Mikrotik uses the Linux in-kernel implementation in Wireguard. It's true that a newer version was recently backported, and it does contain some limited performance improvements, they're nice to have, but ultimately not really significant.
As the Linux in-kernel Wireguard module is multithreaded, so is Mikrotik's.
Wireguard uses Chacha20 as its cipher, which is indeed a stream cipher. This has no bearing on parallelism. Each packet is encrypted as a new "stream" with a new nonce, therefore, yes, the encyrption of a single packet is nearly impossible to parallelize, but multiple packets can be handled in parallel just fine.

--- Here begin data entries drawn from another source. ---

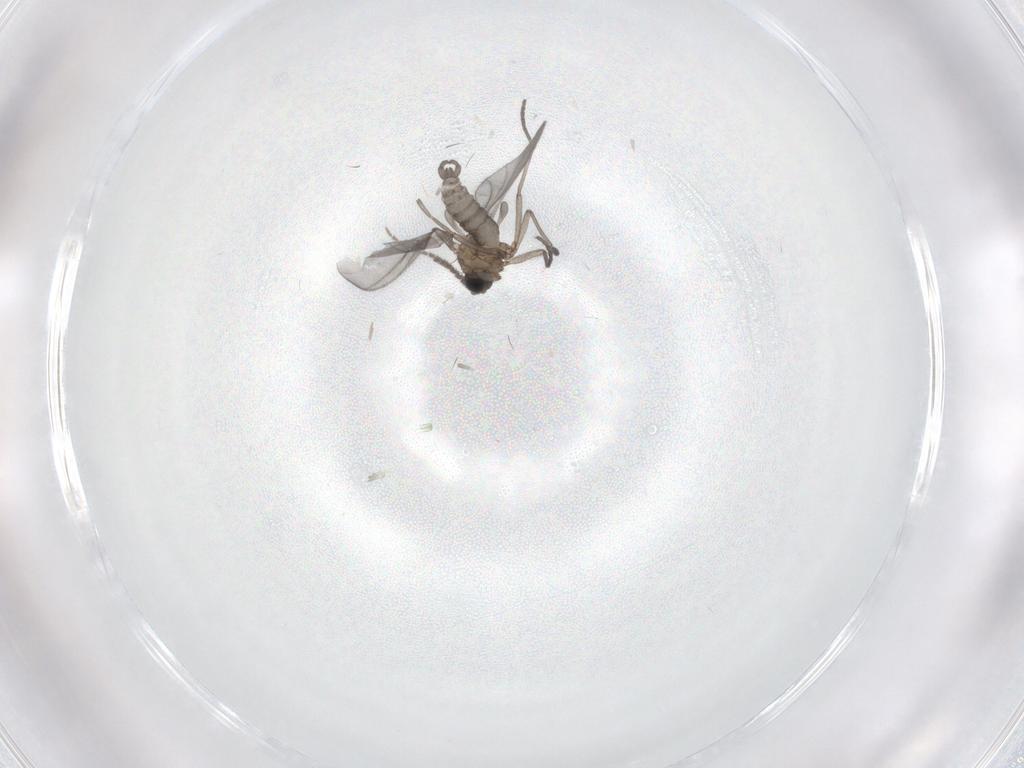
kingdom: Animalia
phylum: Arthropoda
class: Insecta
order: Diptera
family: Sciaridae
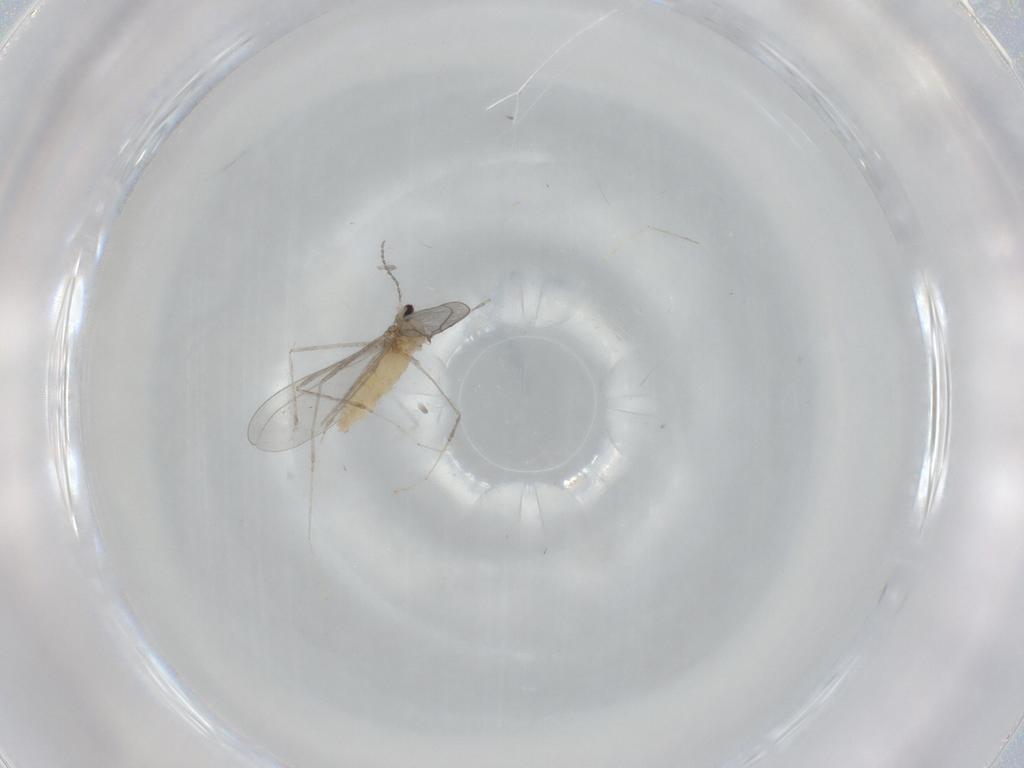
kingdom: Animalia
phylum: Arthropoda
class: Insecta
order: Diptera
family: Cecidomyiidae
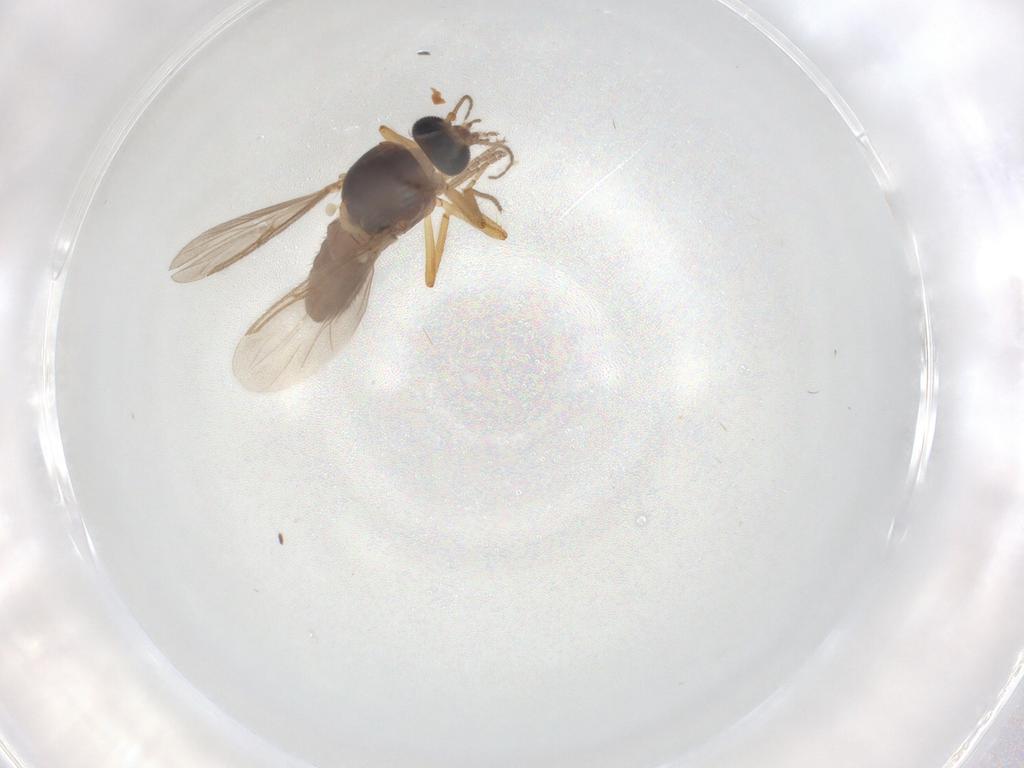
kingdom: Animalia
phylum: Arthropoda
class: Insecta
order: Diptera
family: Ceratopogonidae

BTW it's the same with AES-CBC, where because of the CBC (cipher block chaining,) each (block) operation can only commence once those preceding it are complete and their results are available.
The standard wireguard module works like this:
- packets are received and some networking operations are done
- in the wireguard module, certain preliminary operation are performed
- the packet is distributed to different cores for the cryptographic operations
- encryption/decryption happens in parallel
- the packets are collected and sequence is restored sequence
- some further networking is needed to emit them
What leads people to believe that it's single threaded is that: even Mikrotik's "most powerful" cpus are in fact objectively weak (you can look it up on cpubenchmark), so the part where the packets are received, distributed, collected, sent, i.e. the single threaded part, can easily block throughput. The other reason is that Mikrotiks contain NICs that distribute received packets based on a packet hash, which is calculated for the packet keader of the encapsulating wireguard packet.
Yes, Mikrotik's hw devices have very nice integrated NICs, but they absolutely do not come with beefy cpus. But that's basically the whole story.